Task goal ▸
Apart from the pictures, every record here must be copied word for word.

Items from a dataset
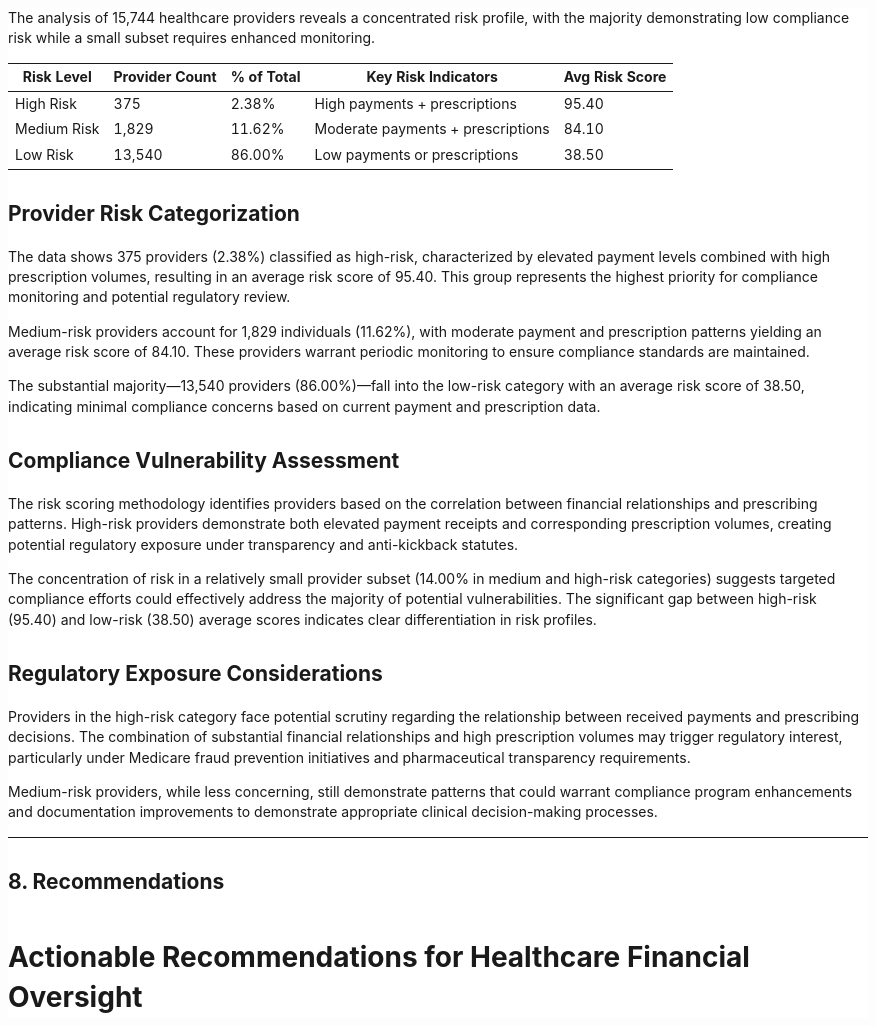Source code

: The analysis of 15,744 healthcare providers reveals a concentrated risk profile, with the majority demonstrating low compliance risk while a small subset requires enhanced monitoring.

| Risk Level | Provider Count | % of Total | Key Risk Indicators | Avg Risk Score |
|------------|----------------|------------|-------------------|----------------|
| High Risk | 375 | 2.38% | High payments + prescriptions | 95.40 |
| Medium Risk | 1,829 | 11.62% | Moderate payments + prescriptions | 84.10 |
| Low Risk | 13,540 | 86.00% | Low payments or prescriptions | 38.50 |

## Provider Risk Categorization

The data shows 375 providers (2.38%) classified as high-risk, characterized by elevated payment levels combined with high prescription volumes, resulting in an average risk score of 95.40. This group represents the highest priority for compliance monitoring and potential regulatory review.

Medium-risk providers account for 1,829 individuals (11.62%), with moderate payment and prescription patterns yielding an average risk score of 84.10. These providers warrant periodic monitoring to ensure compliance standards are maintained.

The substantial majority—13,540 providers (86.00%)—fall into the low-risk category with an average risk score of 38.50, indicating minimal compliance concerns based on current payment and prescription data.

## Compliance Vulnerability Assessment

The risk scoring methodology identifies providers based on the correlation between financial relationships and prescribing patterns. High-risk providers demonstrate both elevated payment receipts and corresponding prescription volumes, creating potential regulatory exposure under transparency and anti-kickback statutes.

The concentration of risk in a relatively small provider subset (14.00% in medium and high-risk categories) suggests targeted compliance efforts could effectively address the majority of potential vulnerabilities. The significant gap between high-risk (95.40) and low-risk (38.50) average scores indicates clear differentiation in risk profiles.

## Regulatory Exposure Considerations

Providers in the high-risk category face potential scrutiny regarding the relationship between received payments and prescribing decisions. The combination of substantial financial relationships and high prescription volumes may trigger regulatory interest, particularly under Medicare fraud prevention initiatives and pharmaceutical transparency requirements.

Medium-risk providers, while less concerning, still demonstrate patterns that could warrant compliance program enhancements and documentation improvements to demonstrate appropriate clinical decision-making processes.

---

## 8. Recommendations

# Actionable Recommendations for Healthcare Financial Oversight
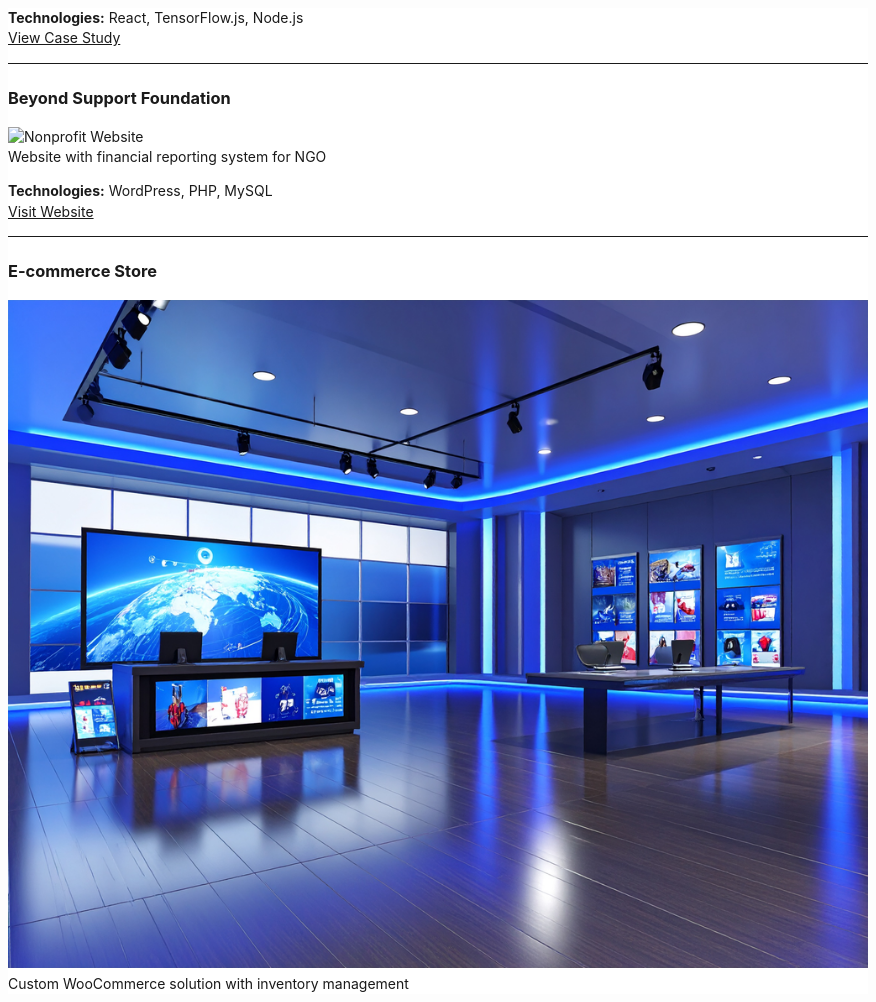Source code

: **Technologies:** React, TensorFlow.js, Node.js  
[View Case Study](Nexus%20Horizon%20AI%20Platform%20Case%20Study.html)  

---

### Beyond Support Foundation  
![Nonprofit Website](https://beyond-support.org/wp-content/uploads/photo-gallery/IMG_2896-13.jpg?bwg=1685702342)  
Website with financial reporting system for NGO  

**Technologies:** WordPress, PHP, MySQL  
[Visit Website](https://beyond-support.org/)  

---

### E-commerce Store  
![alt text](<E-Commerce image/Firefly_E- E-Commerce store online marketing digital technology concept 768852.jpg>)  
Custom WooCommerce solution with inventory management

Response to this task ▸
Source code

: The analysis of 15,744 healthcare providers reveals a concentrated risk profile, with the majority demonstrating low compliance risk while a small subset requires enhanced monitoring.

| Risk Level | Provider Count | % of Total | Key Risk Indicators | Avg Risk Score |
|------------|----------------|------------|-------------------|----------------|
| High Risk | 375 | 2.38% | High payments + prescriptions | 95.40 |
| Medium Risk | 1,829 | 11.62% | Moderate payments + prescriptions | 84.10 |
| Low Risk | 13,540 | 86.00% | Low payments or prescriptions | 38.50 |

## Provider Risk Categorization

The data shows 375 providers (2.38%) classified as high-risk, characterized by elevated payment levels combined with high prescription volumes, resulting in an average risk score of 95.40. This group represents the highest priority for compliance monitoring and potential regulatory review.

Medium-risk providers account for 1,829 individuals (11.62%), with moderate payment and prescription patterns yielding an average risk score of 84.10. These providers warrant periodic monitoring to ensure compliance standards are maintained.

The substantial majority—13,540 providers (86.00%)—fall into the low-risk category with an average risk score of 38.50, indicating minimal compliance concerns based on current payment and prescription data.

## Compliance Vulnerability Assessment

The risk scoring methodology identifies providers based on the correlation between financial relationships and prescribing patterns. High-risk providers demonstrate both elevated payment receipts and corresponding prescription volumes, creating potential regulatory exposure under transparency and anti-kickback statutes.

The concentration of risk in a relatively small provider subset (14.00% in medium and high-risk categories) suggests targeted compliance efforts could effectively address the majority of potential vulnerabilities. The significant gap between high-risk (95.40) and low-risk (38.50) average scores indicates clear differentiation in risk profiles.

## Regulatory Exposure Considerations

Providers in the high-risk category face potential scrutiny regarding the relationship between received payments and prescribing decisions. The combination of substantial financial relationships and high prescription volumes may trigger regulatory interest, particularly under Medicare fraud prevention initiatives and pharmaceutical transparency requirements.

Medium-risk providers, while less concerning, still demonstrate patterns that could warrant compliance program enhancements and documentation improvements to demonstrate appropriate clinical decision-making processes.

---

## 8. Recommendations

# Actionable Recommendations for Healthcare Financial Oversight
Source code

: **Technologies:** React, TensorFlow.js, Node.js  
[View Case Study](Nexus%20Horizon%20AI%20Platform%20Case%20Study.html)  

---

### Beyond Support Foundation  
![Nonprofit Website](https://beyond-support.org/wp-content/uploads/photo-gallery/IMG_2896-13.jpg?bwg=1685702342)  
Website with financial reporting system for NGO  

**Technologies:** WordPress, PHP, MySQL  
[Visit Website](https://beyond-support.org/)  

---

### E-commerce Store  
![alt text](<E-Commerce image/Firefly_E- E-Commerce store online marketing digital technology concept 768852.jpg>)  
Custom WooCommerce solution with inventory management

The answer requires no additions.